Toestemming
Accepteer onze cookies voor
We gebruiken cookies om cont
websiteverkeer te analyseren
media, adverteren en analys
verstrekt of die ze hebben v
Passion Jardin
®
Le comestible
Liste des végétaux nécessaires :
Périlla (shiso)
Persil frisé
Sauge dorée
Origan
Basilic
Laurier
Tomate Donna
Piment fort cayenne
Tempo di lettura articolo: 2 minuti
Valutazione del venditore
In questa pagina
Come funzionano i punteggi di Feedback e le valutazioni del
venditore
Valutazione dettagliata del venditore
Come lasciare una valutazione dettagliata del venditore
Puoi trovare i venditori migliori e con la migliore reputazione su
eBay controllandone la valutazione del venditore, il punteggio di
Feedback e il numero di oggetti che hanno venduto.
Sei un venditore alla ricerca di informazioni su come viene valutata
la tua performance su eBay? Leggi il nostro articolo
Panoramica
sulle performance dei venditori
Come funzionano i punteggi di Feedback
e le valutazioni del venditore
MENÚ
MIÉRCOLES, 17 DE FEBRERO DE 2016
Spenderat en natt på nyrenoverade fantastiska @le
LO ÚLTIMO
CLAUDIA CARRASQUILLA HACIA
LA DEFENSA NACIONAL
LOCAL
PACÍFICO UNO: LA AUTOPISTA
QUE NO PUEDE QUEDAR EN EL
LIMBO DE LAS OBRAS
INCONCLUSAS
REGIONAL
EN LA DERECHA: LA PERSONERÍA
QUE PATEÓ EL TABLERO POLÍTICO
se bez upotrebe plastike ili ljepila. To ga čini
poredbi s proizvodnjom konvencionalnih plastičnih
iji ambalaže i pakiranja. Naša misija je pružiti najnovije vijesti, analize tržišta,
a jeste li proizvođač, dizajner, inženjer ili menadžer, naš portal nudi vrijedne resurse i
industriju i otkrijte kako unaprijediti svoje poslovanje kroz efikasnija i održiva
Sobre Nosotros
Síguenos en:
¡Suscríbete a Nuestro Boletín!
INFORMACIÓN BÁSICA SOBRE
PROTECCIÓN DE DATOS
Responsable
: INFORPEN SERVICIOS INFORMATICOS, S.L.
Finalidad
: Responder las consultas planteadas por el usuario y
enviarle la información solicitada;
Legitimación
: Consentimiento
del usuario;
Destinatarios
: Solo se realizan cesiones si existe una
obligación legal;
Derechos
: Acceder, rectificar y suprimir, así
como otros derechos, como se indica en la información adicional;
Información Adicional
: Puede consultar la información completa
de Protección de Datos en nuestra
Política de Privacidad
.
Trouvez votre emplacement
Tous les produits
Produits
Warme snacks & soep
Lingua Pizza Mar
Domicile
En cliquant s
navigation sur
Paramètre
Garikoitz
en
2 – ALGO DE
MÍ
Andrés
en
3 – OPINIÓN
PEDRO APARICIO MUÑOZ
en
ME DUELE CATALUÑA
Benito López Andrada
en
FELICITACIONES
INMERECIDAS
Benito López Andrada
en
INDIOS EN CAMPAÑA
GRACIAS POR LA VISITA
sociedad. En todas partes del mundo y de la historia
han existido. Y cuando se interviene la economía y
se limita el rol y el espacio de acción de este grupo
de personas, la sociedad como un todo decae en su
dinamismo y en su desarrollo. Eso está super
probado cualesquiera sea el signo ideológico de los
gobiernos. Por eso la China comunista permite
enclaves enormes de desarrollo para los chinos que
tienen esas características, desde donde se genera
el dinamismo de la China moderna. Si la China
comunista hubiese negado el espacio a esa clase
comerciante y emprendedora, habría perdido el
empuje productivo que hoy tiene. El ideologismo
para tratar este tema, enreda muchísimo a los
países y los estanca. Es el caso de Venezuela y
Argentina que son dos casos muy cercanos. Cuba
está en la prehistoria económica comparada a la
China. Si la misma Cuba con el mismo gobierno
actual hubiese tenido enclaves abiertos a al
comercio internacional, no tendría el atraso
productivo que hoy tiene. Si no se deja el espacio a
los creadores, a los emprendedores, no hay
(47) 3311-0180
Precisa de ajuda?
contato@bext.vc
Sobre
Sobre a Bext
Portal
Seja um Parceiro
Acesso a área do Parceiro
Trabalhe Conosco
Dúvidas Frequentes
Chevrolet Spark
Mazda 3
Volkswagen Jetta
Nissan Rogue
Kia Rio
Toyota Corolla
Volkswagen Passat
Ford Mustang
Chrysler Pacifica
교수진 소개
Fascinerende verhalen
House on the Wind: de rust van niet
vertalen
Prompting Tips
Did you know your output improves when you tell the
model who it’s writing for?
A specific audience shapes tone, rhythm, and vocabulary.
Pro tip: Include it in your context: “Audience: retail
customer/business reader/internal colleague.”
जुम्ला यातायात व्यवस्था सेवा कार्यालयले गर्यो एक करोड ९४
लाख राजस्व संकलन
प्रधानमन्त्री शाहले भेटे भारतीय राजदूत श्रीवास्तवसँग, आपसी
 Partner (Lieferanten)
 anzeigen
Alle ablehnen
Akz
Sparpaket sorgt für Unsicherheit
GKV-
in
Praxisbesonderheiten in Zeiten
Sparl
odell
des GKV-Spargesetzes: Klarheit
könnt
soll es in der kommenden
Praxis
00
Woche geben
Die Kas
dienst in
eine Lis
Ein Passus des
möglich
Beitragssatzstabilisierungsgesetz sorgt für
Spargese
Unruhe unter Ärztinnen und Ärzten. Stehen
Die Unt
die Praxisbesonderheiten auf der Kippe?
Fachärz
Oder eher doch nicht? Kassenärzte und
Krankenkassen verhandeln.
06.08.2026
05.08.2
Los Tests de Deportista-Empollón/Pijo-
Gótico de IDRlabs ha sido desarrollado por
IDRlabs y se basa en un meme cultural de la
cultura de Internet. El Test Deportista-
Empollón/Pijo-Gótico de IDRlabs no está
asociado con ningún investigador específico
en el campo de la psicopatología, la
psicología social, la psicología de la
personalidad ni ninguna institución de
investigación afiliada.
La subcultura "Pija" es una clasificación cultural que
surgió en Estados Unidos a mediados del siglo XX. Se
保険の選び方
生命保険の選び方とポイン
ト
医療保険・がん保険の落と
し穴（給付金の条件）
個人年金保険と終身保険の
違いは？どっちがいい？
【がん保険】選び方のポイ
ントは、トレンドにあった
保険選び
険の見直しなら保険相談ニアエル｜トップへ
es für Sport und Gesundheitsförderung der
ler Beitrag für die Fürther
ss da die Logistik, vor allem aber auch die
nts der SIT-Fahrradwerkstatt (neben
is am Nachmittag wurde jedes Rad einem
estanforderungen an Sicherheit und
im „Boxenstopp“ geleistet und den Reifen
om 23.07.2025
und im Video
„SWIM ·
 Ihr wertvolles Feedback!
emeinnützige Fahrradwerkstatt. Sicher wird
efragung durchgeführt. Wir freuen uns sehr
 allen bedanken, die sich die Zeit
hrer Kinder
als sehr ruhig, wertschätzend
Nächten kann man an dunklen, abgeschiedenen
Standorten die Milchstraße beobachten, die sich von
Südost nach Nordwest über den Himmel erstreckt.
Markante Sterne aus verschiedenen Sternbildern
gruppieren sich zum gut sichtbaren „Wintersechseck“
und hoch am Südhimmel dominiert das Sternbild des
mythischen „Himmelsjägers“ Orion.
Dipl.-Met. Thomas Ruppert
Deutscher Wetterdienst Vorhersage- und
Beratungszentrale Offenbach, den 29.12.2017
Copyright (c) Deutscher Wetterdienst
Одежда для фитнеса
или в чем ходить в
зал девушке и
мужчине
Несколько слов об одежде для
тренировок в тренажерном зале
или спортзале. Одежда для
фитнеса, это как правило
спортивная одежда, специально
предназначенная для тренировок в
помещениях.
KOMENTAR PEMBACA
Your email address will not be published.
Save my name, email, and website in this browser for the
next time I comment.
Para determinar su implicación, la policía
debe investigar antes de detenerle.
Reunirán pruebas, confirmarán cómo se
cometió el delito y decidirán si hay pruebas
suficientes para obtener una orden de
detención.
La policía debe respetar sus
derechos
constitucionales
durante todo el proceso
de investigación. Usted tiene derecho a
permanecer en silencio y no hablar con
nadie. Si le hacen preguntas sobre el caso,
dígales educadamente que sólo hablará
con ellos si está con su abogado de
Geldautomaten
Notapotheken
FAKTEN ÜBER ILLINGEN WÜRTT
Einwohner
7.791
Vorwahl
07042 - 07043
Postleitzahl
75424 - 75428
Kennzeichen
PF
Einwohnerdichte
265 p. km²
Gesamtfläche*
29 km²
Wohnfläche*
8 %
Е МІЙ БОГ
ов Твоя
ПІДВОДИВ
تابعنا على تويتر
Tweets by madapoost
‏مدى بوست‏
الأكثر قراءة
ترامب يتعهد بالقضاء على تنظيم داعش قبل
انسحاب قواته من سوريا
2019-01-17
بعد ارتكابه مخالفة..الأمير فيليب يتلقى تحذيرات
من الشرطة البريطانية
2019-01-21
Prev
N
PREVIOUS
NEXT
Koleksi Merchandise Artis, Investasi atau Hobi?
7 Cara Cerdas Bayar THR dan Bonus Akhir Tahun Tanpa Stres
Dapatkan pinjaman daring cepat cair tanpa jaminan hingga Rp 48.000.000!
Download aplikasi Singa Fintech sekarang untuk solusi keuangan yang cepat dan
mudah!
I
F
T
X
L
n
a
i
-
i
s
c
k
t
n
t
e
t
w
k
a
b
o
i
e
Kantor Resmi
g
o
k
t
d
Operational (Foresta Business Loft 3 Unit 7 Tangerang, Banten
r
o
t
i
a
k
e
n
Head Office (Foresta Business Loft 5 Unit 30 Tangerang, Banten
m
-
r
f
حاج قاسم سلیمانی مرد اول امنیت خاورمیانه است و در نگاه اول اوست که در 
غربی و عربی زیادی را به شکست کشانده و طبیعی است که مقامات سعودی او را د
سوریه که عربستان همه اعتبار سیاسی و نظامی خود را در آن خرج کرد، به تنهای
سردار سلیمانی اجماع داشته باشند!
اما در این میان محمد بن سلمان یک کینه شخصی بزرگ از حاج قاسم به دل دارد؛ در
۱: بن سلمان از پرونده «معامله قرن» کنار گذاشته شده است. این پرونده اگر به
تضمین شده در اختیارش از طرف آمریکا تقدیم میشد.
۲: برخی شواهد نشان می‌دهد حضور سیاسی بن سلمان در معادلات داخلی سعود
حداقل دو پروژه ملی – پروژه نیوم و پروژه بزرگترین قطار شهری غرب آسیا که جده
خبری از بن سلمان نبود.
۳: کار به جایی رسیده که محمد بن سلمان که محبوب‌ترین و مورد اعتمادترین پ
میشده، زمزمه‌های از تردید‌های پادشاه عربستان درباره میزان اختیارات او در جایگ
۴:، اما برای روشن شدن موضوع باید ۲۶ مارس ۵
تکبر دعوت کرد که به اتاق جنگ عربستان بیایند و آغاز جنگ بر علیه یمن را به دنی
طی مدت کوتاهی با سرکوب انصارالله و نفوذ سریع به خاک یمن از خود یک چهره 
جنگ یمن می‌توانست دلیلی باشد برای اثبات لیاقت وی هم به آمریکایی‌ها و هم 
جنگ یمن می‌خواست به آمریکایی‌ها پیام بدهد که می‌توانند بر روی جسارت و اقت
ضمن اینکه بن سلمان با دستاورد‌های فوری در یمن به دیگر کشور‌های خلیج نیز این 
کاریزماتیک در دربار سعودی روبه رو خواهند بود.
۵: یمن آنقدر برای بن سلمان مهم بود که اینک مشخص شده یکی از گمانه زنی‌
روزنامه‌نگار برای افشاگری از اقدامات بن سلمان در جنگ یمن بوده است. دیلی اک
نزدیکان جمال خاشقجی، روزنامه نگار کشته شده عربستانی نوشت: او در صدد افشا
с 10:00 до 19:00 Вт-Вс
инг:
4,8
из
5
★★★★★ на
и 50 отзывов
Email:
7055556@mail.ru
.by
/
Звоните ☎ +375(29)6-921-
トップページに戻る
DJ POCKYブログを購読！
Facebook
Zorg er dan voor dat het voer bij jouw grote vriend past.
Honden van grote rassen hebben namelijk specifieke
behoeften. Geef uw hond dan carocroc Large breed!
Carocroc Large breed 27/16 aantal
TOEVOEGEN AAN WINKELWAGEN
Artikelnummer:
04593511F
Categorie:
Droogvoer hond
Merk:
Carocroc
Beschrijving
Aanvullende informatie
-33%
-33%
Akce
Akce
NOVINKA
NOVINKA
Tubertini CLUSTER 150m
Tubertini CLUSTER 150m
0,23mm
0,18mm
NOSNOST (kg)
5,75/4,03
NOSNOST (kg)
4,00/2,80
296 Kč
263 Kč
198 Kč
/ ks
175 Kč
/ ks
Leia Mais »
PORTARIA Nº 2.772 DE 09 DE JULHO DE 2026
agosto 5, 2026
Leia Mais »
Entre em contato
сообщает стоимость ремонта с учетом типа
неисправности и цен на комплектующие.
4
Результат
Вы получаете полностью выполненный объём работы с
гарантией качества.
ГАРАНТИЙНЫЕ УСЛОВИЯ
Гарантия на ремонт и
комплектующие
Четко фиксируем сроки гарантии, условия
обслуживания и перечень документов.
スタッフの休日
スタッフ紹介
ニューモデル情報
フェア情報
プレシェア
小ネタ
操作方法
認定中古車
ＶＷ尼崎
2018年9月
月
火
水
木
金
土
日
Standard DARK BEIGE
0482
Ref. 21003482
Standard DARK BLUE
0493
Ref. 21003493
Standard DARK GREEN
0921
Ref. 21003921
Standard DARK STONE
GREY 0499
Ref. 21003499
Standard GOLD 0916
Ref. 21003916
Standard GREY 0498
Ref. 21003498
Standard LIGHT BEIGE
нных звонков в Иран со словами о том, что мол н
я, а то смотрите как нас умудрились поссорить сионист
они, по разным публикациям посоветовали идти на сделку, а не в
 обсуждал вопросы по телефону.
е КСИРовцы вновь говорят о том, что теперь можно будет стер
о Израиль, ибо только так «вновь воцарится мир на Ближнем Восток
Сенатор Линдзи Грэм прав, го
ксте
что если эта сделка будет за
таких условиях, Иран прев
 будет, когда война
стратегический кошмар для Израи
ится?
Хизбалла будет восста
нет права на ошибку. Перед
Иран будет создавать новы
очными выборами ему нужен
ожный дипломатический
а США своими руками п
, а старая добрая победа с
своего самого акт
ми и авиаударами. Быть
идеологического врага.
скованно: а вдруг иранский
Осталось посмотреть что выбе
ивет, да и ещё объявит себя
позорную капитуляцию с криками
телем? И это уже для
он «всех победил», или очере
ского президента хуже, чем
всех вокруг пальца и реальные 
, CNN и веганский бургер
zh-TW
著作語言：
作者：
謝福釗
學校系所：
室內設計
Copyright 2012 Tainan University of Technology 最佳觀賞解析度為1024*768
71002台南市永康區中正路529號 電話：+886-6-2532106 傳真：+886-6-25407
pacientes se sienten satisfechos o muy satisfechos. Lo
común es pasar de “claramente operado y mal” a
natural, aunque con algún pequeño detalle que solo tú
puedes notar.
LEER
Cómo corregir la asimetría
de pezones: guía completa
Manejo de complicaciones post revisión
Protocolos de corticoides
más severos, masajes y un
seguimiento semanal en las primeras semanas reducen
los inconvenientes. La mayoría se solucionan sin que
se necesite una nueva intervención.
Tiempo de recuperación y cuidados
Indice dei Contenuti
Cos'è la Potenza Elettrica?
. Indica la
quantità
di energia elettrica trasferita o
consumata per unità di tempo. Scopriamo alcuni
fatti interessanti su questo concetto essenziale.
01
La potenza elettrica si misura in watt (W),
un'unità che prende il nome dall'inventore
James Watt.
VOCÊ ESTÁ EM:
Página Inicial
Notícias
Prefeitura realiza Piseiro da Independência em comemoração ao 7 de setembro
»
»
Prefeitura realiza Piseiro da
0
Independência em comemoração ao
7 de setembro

########

To do. Express the lines above, from the first one through the one containing "a jeste li proizvođač, dizajner, inženjer" (both included), as a JSON list of strings with one string per line, omitting blank lines.

Task result.
[
  "Toestemming",
  "Accepteer onze cookies voor",
  "We gebruiken cookies om cont",
  "websiteverkeer te analyseren",
  "media, adverteren en analys",
  "verstrekt of die ze hebben v",
  "Passion Jardin",
  "®",
  "Le comestible",
  "Liste des végétaux nécessaires :",
  "Périlla (shiso)",
  "Persil frisé",
  "Sauge dorée",
  "Origan",
  "Basilic",
  "Laurier",
  "Tomate Donna",
  "Piment fort cayenne",
  "Tempo di lettura articolo: 2 minuti",
  "Valutazione del venditore",
  "In questa pagina",
  "Come funzionano i punteggi di Feedback e le valutazioni del",
  "venditore",
  "Valutazione dettagliata del venditore",
  "Come lasciare una valutazione dettagliata del venditore",
  "Puoi trovare i venditori migliori e con la migliore reputazione su",
  "eBay controllandone la valutazione del venditore, il punteggio di",
  "Feedback e il numero di oggetti che hanno venduto.",
  "Sei un venditore alla ricerca di informazioni su come viene valutata",
  "la tua performance su eBay? Leggi il nostro articolo",
  "Panoramica",
  "sulle performance dei venditori",
  "Come funzionano i punteggi di Feedback",
  "e le valutazioni del venditore",
  "MENÚ",
  "MIÉRCOLES, 17 DE FEBRERO DE 2016",
  "Spenderat en natt på nyrenoverade fantastiska @le",
  "LO ÚLTIMO",
  "CLAUDIA CARRASQUILLA HACIA",
  "LA DEFENSA NACIONAL",
  "LOCAL",
  "PACÍFICO UNO: LA AUTOPISTA",
  "QUE NO PUEDE QUEDAR EN EL",
  "LIMBO DE LAS OBRAS",
  "INCONCLUSAS",
  "REGIONAL",
  "EN LA DERECHA: LA PERSONERÍA",
  "QUE PATEÓ EL TABLERO POLÍTICO",
  "se bez upotrebe plastike ili ljepila. To ga čini",
  "poredbi s proizvodnjom konvencionalnih plastičnih",
  "iji ambalaže i pakiranja. Naša misija je pružiti najnovije vijesti, analize tržišta,",
  "a jeste li proizvođač, dizajner, inženjer ili menadžer, naš portal nudi vrijedne resurse i"
]